*Exercise description*. Output each record below exactly. No images go in the copy.

*Given entries*.
┄┄┄┄┄┄┄┄┄┄┄┄┄┄┄┄┄┄┄┄

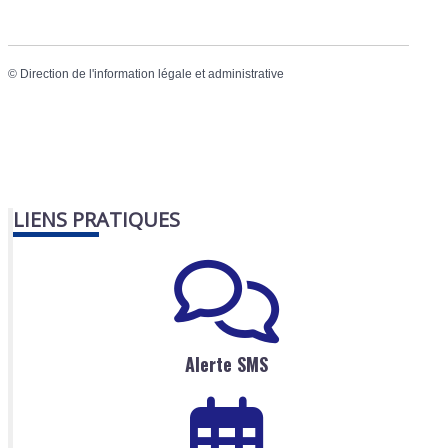
©
Direction de l'information légale et administrative
LIENS PRATIQUES
Alerte SMS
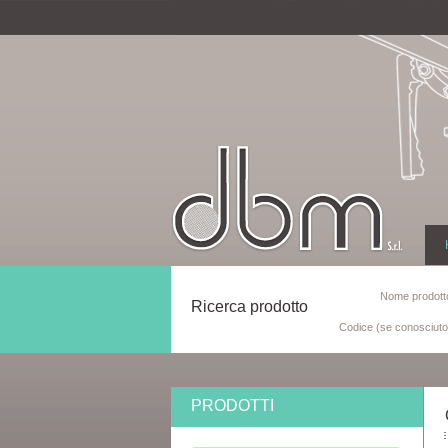
Nome prodotto
Ricerca prodotto
Codice (se conosciuto
PRODOTTI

┄┄┄┄┄┄┄┄┄┄┄┄┄┄┄┄┄┄┄┄

*Result below*.
©
Direction de l'information légale et administrative
LIENS PRATIQUES
Alerte SMS
Nome prodotto
Ricerca prodotto
Codice (se conosciuto
PRODOTTI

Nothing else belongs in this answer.